* _EXERCISE_
In your copy, include every line of the listing below exactly but none of the pictures.
-- THE INPUT follows --
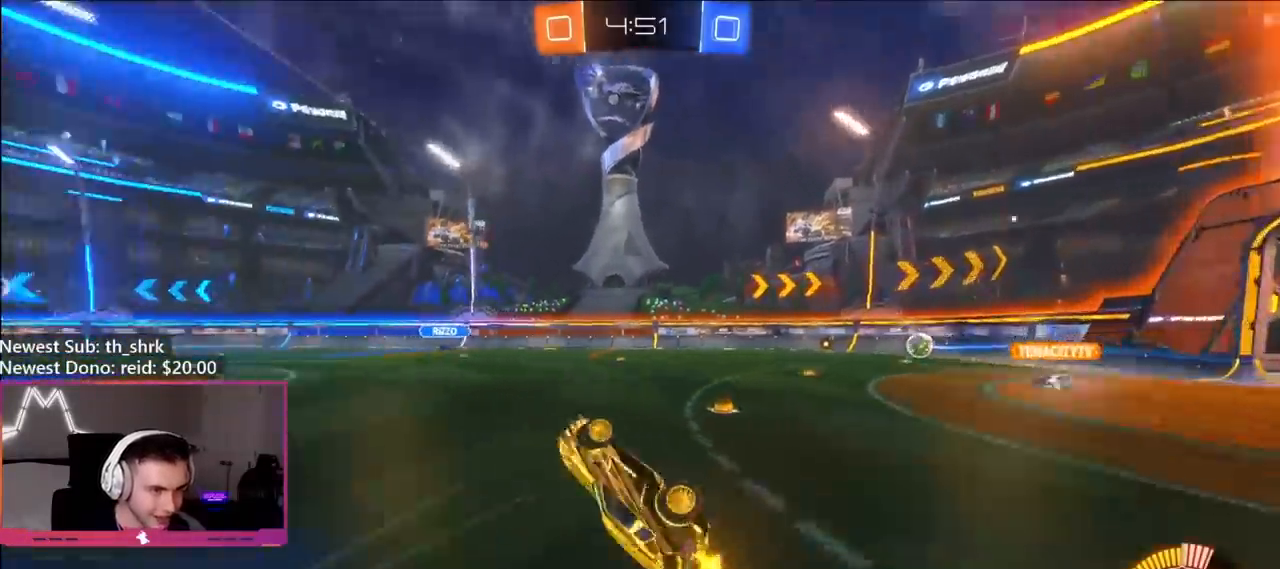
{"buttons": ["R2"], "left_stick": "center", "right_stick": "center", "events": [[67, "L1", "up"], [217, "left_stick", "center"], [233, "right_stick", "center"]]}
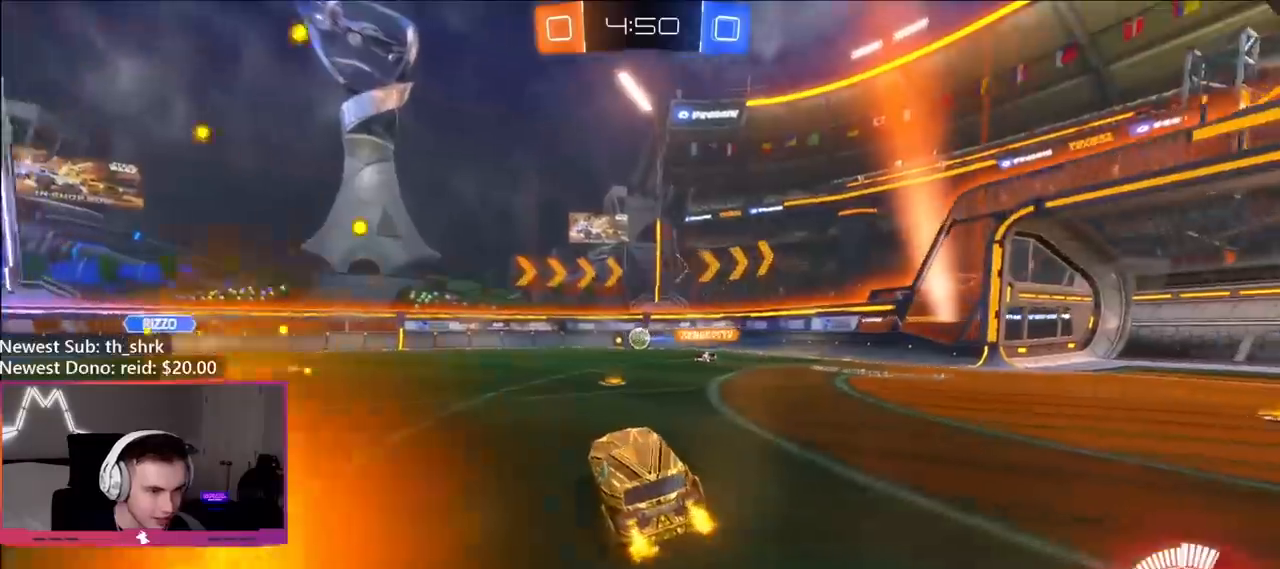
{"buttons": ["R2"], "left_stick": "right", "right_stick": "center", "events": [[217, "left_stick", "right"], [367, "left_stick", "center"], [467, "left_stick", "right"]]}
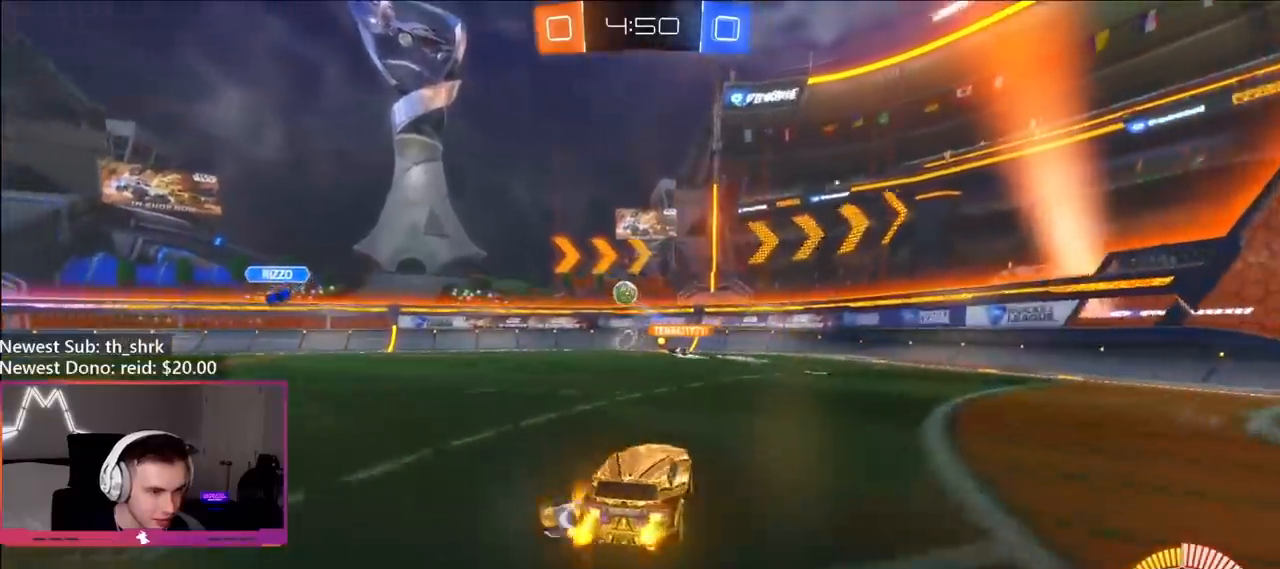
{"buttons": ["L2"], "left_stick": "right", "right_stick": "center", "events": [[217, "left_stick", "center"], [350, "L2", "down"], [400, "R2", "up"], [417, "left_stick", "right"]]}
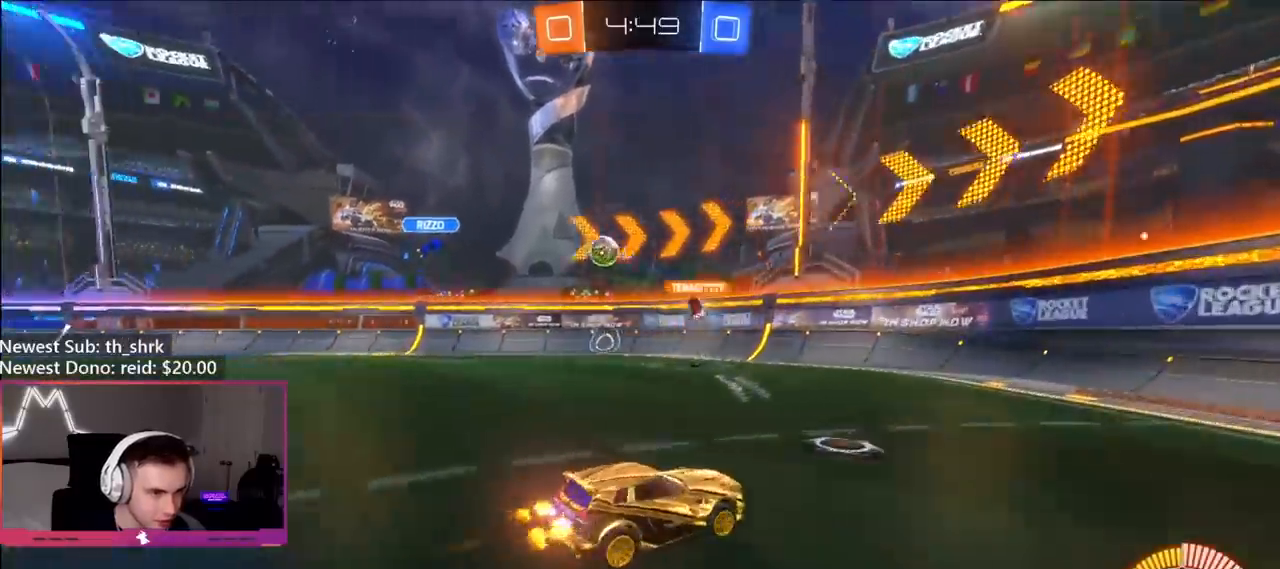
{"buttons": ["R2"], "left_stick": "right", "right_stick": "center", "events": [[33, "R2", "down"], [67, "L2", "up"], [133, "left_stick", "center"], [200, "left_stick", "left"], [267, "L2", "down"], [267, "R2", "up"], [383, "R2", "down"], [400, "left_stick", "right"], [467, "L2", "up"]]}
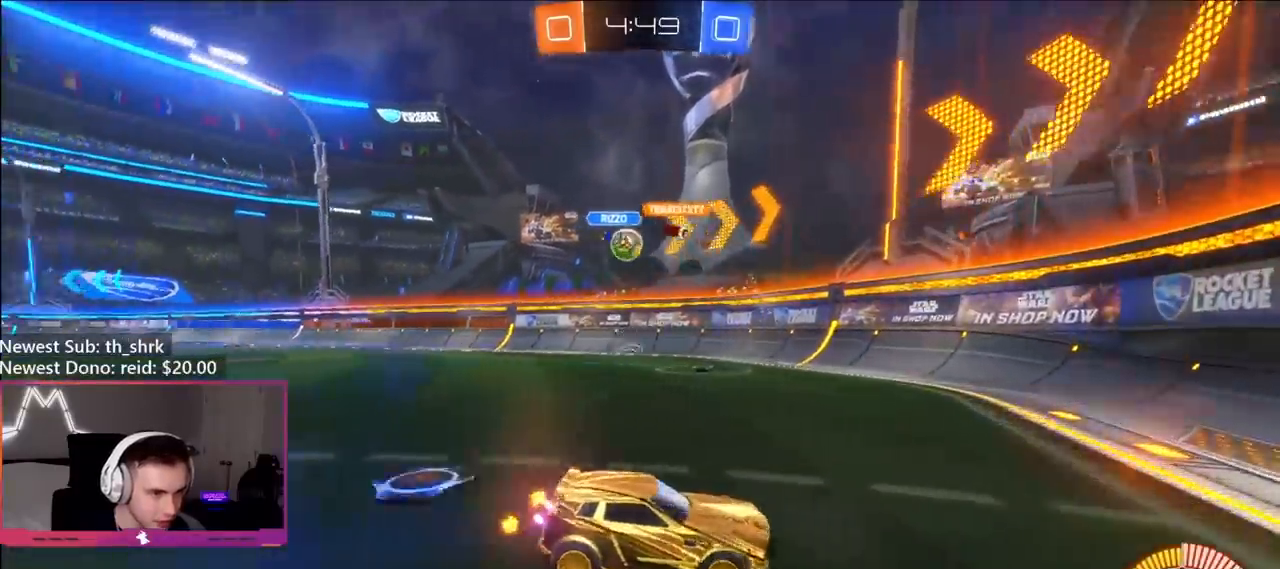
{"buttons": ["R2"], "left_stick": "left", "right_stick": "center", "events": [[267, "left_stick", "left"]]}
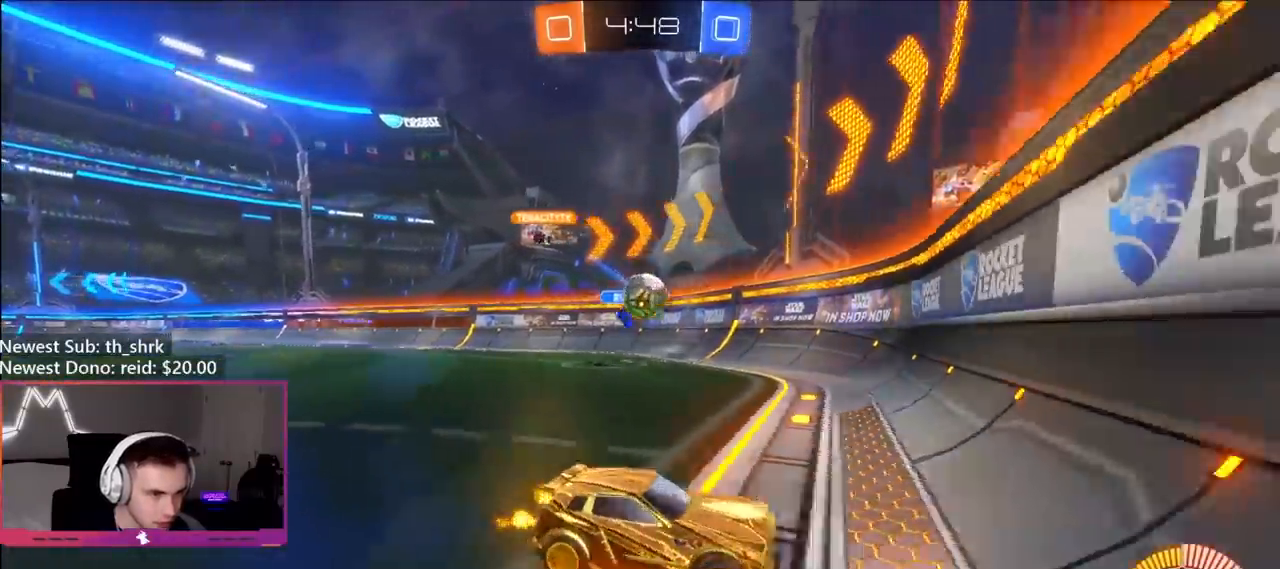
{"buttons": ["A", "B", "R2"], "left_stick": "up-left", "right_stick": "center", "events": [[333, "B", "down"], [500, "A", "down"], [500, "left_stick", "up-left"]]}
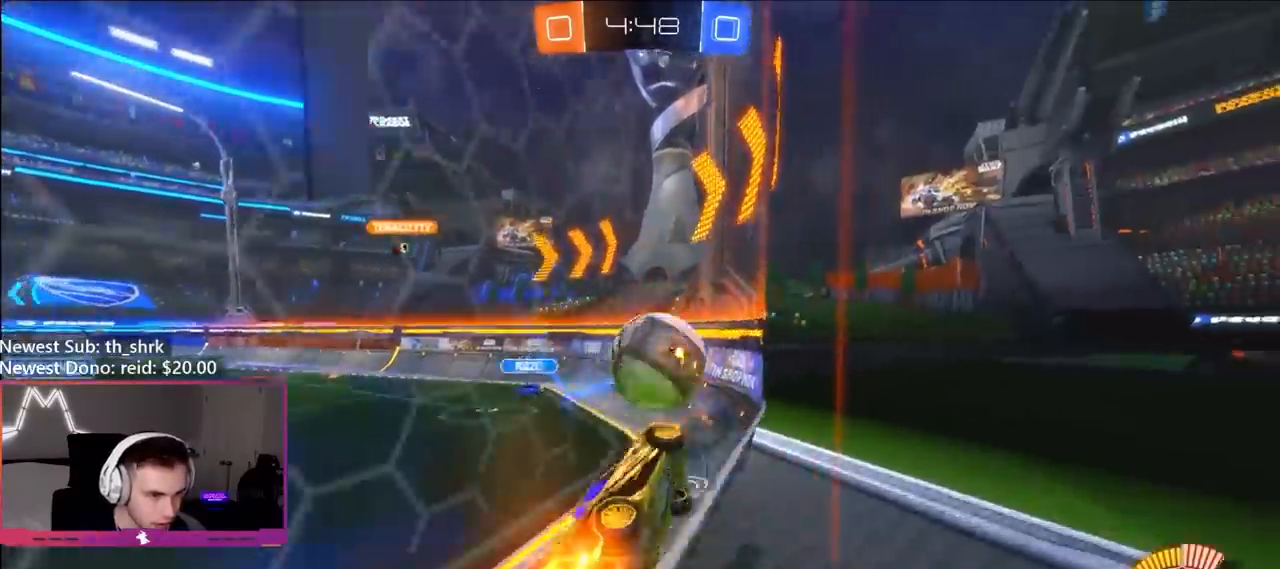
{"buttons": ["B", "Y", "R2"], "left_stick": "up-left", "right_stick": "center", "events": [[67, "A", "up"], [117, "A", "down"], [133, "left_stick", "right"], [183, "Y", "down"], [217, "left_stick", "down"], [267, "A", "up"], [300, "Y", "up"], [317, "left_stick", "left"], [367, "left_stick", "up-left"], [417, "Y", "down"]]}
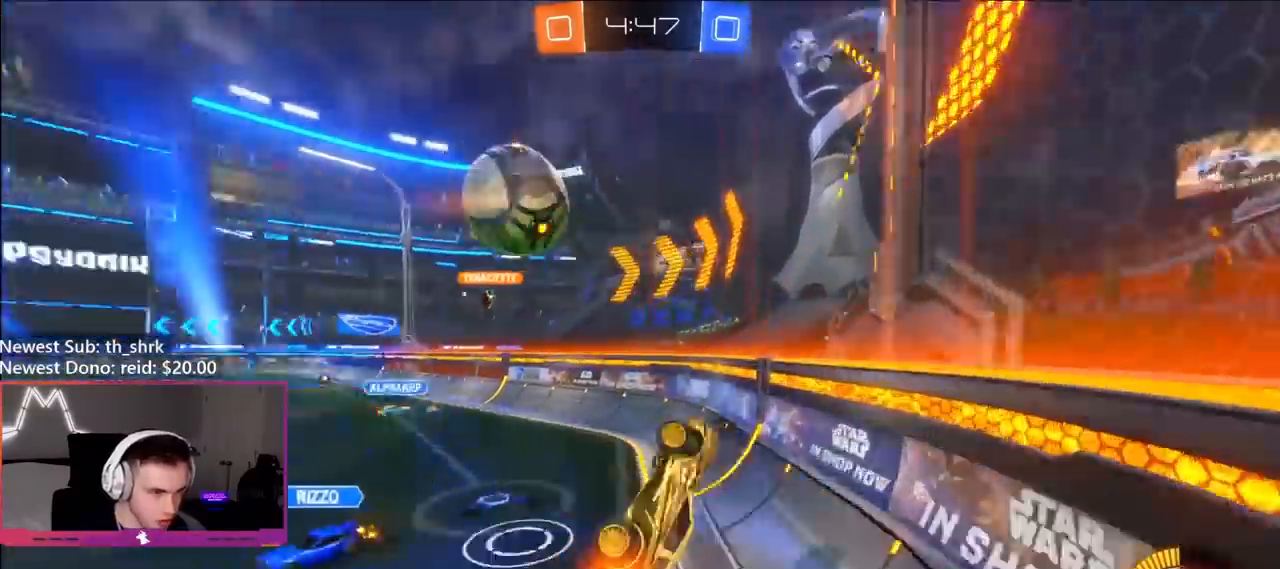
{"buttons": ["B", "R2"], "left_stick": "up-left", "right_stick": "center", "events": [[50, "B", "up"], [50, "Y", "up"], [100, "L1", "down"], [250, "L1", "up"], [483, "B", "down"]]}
-- THE INPUT concluded --
* _OUTPUT FOR THIS EXERCISE_
{"buttons": ["R2"], "left_stick": "center", "right_stick": "center", "events": [[67, "L1", "up"], [217, "left_stick", "center"], [233, "right_stick", "center"]]}
{"buttons": ["R2"], "left_stick": "right", "right_stick": "center", "events": [[217, "left_stick", "right"], [367, "left_stick", "center"], [467, "left_stick", "right"]]}
{"buttons": ["L2"], "left_stick": "right", "right_stick": "center", "events": [[217, "left_stick", "center"], [350, "L2", "down"], [400, "R2", "up"], [417, "left_stick", "right"]]}
{"buttons": ["R2"], "left_stick": "right", "right_stick": "center", "events": [[33, "R2", "down"], [67, "L2", "up"], [133, "left_stick", "center"], [200, "left_stick", "left"], [267, "L2", "down"], [267, "R2", "up"], [383, "R2", "down"], [400, "left_stick", "right"], [467, "L2", "up"]]}
{"buttons": ["R2"], "left_stick": "left", "right_stick": "center", "events": [[267, "left_stick", "left"]]}
{"buttons": ["A", "B", "R2"], "left_stick": "up-left", "right_stick": "center", "events": [[333, "B", "down"], [500, "A", "down"], [500, "left_stick", "up-left"]]}
{"buttons": ["B", "Y", "R2"], "left_stick": "up-left", "right_stick": "center", "events": [[67, "A", "up"], [117, "A", "down"], [133, "left_stick", "right"], [183, "Y", "down"], [217, "left_stick", "down"], [267, "A", "up"], [300, "Y", "up"], [317, "left_stick", "left"], [367, "left_stick", "up-left"], [417, "Y", "down"]]}
{"buttons": ["B", "R2"], "left_stick": "up-left", "right_stick": "center", "events": [[50, "B", "up"], [50, "Y", "up"], [100, "L1", "down"], [250, "L1", "up"], [483, "B", "down"]]}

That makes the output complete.